**** Input records ****
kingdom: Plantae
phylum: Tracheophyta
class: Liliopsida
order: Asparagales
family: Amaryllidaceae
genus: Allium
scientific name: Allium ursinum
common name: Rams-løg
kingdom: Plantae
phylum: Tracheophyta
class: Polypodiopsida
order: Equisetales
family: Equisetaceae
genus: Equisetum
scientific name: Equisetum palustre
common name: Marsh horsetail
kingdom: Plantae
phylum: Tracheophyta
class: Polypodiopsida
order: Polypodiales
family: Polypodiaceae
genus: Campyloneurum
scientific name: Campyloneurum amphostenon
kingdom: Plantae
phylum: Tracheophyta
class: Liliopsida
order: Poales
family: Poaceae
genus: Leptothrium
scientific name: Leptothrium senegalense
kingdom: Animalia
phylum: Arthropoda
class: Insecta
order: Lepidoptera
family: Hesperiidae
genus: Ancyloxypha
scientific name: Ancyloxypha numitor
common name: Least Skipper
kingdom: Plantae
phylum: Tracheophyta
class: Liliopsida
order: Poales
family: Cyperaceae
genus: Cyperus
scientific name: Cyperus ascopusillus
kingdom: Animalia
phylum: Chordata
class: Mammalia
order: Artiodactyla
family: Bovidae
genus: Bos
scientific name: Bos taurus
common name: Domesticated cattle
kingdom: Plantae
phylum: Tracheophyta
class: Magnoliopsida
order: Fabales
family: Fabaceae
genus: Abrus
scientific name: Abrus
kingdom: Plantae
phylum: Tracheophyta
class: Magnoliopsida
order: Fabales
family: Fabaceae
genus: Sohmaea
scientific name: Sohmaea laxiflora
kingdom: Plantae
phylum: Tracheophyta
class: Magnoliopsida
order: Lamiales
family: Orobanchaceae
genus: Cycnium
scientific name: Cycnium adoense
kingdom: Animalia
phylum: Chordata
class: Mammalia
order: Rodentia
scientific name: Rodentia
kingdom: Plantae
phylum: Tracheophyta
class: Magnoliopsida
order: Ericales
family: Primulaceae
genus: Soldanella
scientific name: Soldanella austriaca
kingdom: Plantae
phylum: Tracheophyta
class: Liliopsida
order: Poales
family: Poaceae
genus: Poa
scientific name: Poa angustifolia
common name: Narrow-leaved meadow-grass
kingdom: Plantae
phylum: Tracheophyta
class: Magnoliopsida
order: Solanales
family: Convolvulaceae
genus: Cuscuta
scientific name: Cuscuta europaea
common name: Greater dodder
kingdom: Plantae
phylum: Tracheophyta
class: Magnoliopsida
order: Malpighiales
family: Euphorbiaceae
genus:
****
- [Your goal]:
Reproduce word for word the lines of the entries from the line holding "order: Artiodactyla" through the end of the entries, both ends included.

- [Task solution]:
order: Artiodactyla
family: Bovidae
genus: Bos
scientific name: Bos taurus
common name: Domesticated cattle
kingdom: Plantae
phylum: Tracheophyta
class: Magnoliopsida
order: Fabales
family: Fabaceae
genus: Abrus
scientific name: Abrus
kingdom: Plantae
phylum: Tracheophyta
class: Magnoliopsida
order: Fabales
family: Fabaceae
genus: Sohmaea
scientific name: Sohmaea laxiflora
kingdom: Plantae
phylum: Tracheophyta
class: Magnoliopsida
order: Lamiales
family: Orobanchaceae
genus: Cycnium
scientific name: Cycnium adoense
kingdom: Animalia
phylum: Chordata
class: Mammalia
order: Rodentia
scientific name: Rodentia
kingdom: Plantae
phylum: Tracheophyta
class: Magnoliopsida
order: Ericales
family: Primulaceae
genus: Soldanella
scientific name: Soldanella austriaca
kingdom: Plantae
phylum: Tracheophyta
class: Liliopsida
order: Poales
family: Poaceae
genus: Poa
scientific name: Poa angustifolia
common name: Narrow-leaved meadow-grass
kingdom: Plantae
phylum: Tracheophyta
class: Magnoliopsida
order: Solanales
family: Convolvulaceae
genus: Cuscuta
scientific name: Cuscuta europaea
common name: Greater dodder
kingdom: Plantae
phylum: Tracheophyta
class: Magnoliopsida
order: Malpighiales
family: Euphorbiaceae
genus:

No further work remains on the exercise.